- [EXERCISE]:
Render the data from its start through the line containing "source_state, destination_state" as a Markdown table with the columns No. and Text, numbering each line and skipping blank lines. Leave the pictures out.

Stored dataset items:

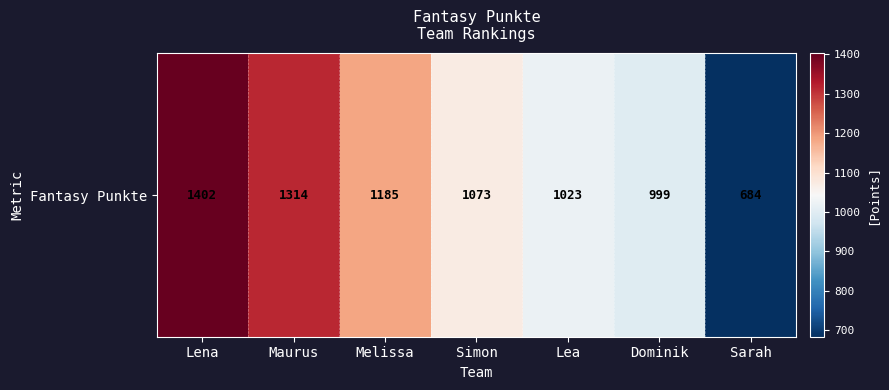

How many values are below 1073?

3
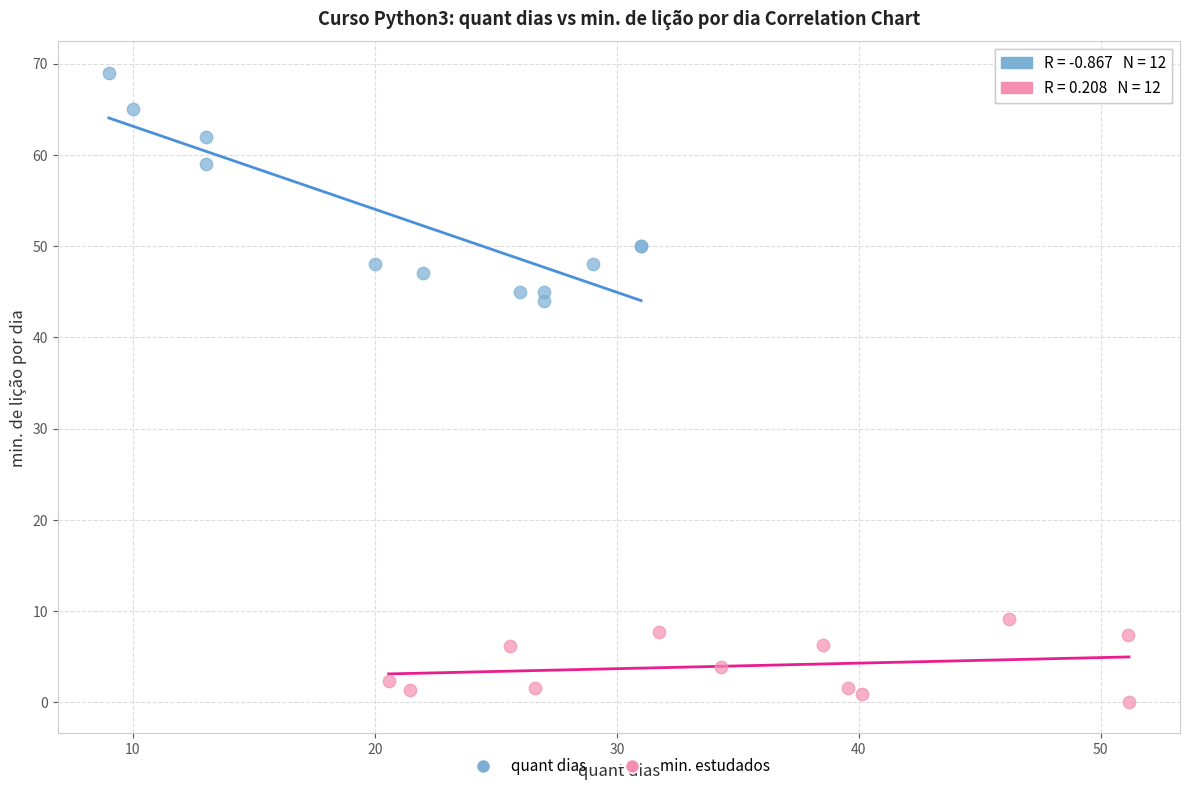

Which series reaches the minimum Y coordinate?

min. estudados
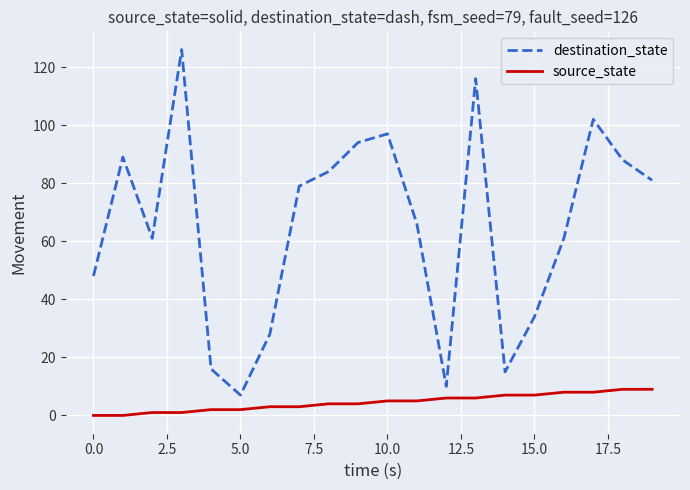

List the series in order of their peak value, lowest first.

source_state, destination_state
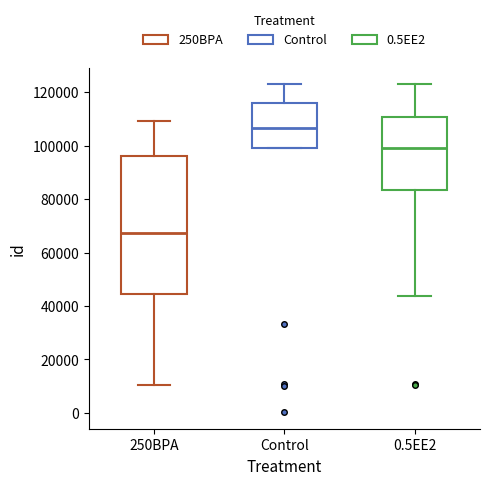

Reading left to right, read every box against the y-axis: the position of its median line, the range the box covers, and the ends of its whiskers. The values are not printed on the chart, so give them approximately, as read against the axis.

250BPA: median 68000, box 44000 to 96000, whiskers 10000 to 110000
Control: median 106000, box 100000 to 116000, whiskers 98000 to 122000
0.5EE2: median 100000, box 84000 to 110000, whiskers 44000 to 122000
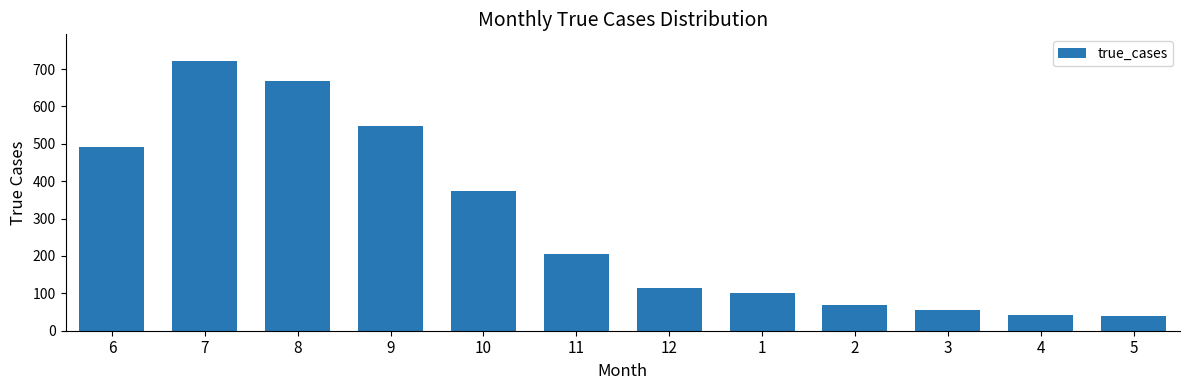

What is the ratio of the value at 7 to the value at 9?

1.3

- [RESULT OF THIS TASK]:
| No. | Text |
|---|---|
| 1 | How many values are below 1073? |
| 2 | 3 |
| 3 | Which series reaches the minimum Y coordinate? |
| 4 | min. estudados |
| 5 | List the series in order of their peak value, lowest first. |
| 6 | source_state, destination_state |